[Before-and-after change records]
>>>>
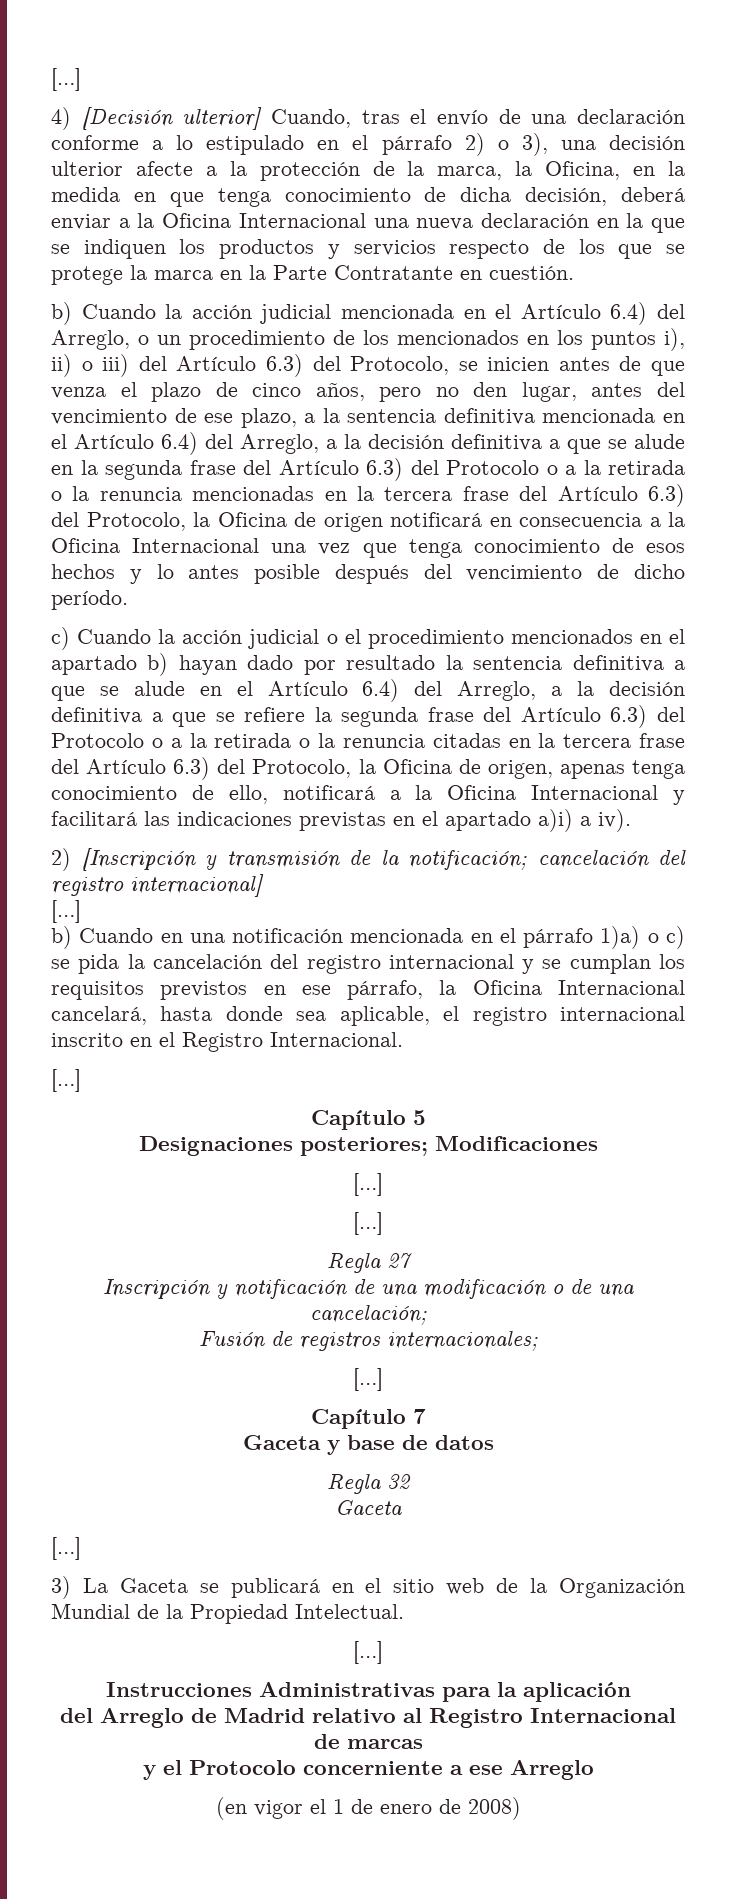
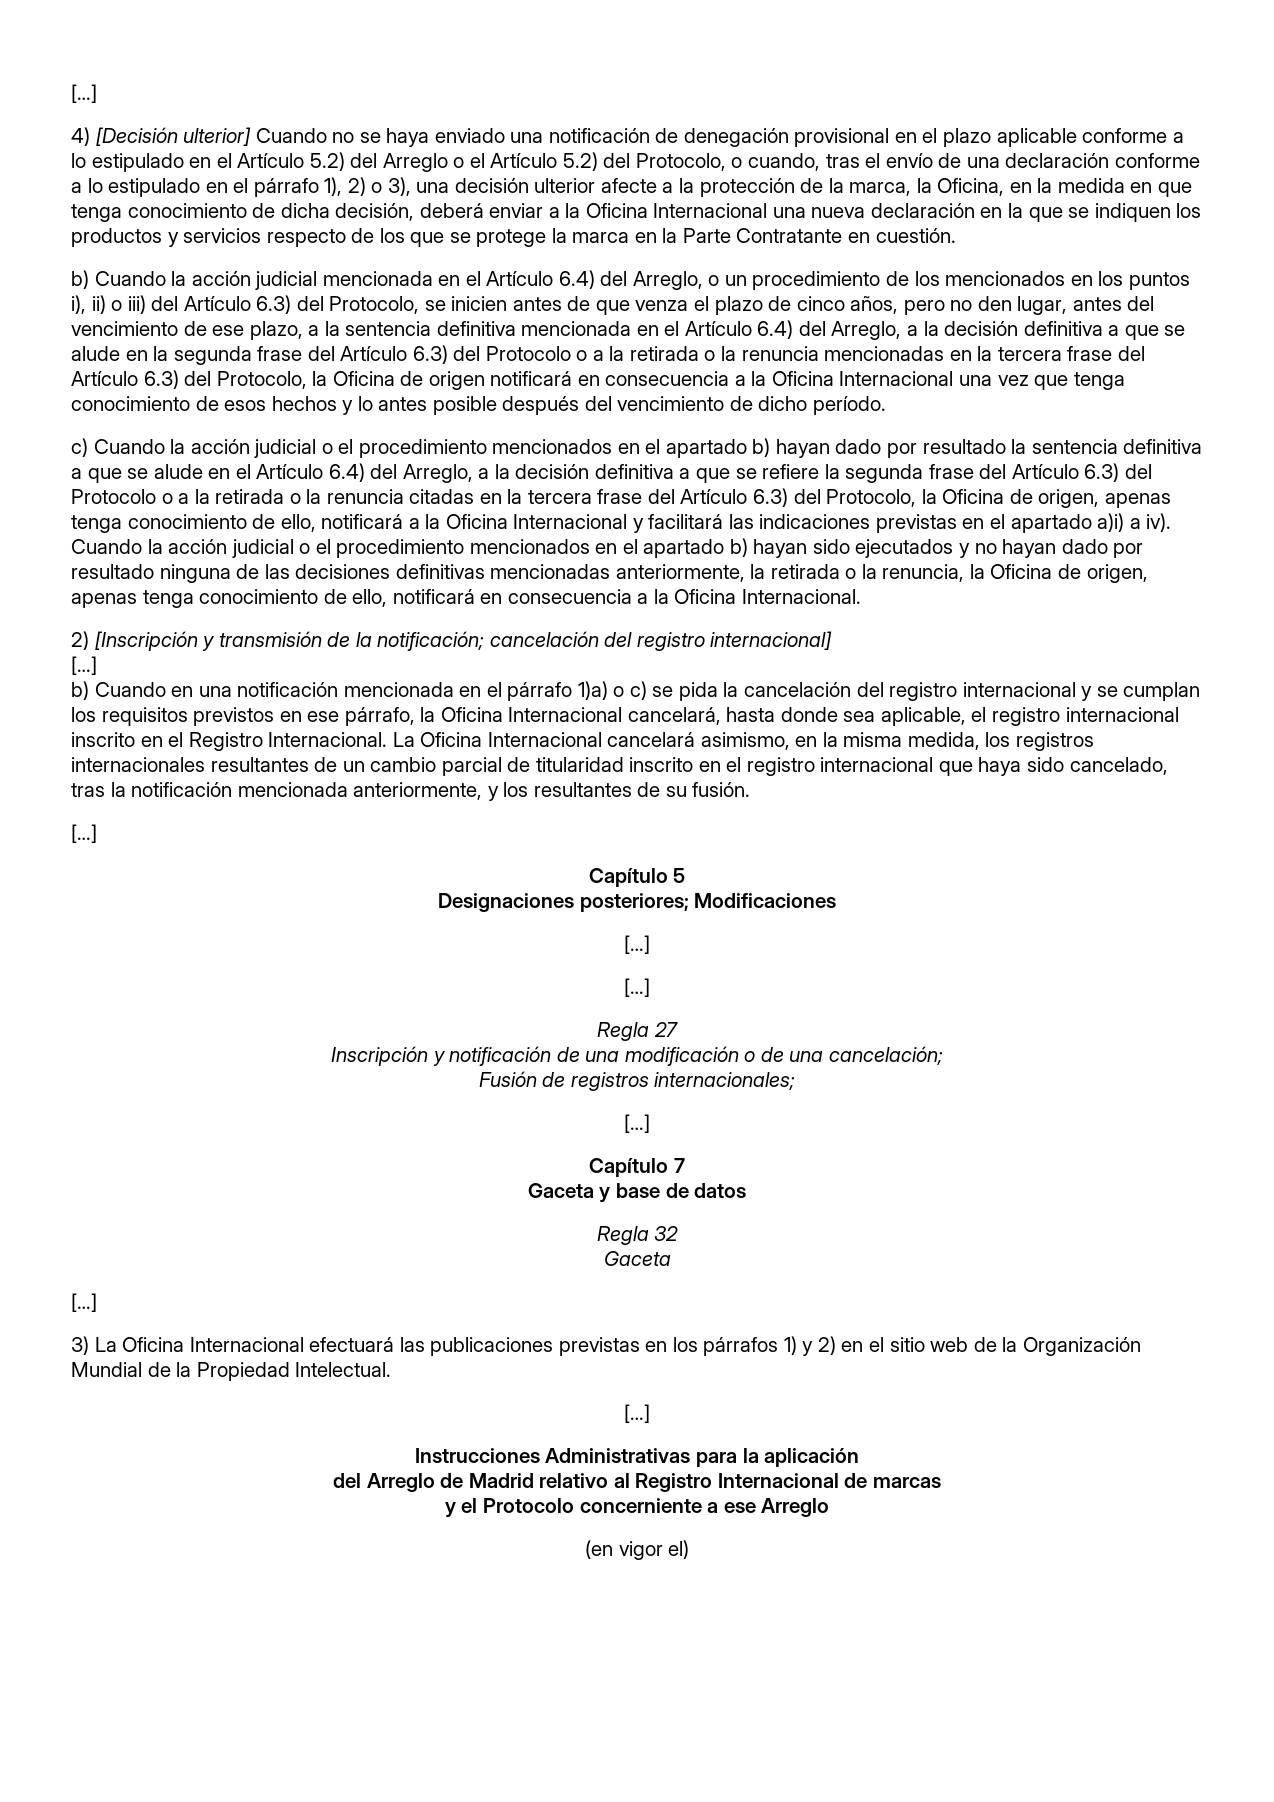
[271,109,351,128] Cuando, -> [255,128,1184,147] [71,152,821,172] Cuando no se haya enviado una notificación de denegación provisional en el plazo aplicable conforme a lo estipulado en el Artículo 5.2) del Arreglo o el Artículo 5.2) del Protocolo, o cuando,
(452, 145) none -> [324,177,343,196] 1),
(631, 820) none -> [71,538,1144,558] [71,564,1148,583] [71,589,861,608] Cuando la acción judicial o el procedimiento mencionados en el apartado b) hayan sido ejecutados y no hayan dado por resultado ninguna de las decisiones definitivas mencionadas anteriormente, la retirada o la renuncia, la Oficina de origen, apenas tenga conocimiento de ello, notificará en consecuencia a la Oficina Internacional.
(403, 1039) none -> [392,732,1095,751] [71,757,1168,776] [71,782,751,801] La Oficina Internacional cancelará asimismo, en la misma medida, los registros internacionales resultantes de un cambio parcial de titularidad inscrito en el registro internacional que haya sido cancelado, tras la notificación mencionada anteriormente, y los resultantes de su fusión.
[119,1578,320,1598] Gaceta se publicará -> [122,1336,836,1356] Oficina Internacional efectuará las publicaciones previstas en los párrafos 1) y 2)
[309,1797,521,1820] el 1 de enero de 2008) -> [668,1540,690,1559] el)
<<<<
• WRITTEN TASK:
Write out all of the data above exactly, without any of its pictures.

• SOLUTION FOR THIS EXERCISE:
[271,109,351,128] Cuando, -> [255,128,1184,147] [71,152,821,172] Cuando no se haya enviado una notificación de denegación provisional en el plazo aplicable conforme a lo estipulado en el Artículo 5.2) del Arreglo o el Artículo 5.2) del Protocolo, o cuando,
(452, 145) none -> [324,177,343,196] 1),
(631, 820) none -> [71,538,1144,558] [71,564,1148,583] [71,589,861,608] Cuando la acción judicial o el procedimiento mencionados en el apartado b) hayan sido ejecutados y no hayan dado por resultado ninguna de las decisiones definitivas mencionadas anteriormente, la retirada o la renuncia, la Oficina de origen, apenas tenga conocimiento de ello, notificará en consecuencia a la Oficina Internacional.
(403, 1039) none -> [392,732,1095,751] [71,757,1168,776] [71,782,751,801] La Oficina Internacional cancelará asimismo, en la misma medida, los registros internacionales resultantes de un cambio parcial de titularidad inscrito en el registro internacional que haya sido cancelado, tras la notificación mencionada anteriormente, y los resultantes de su fusión.
[119,1578,320,1598] Gaceta se publicará -> [122,1336,836,1356] Oficina Internacional efectuará las publicaciones previstas en los párrafos 1) y 2)
[309,1797,521,1820] el 1 de enero de 2008) -> [668,1540,690,1559] el)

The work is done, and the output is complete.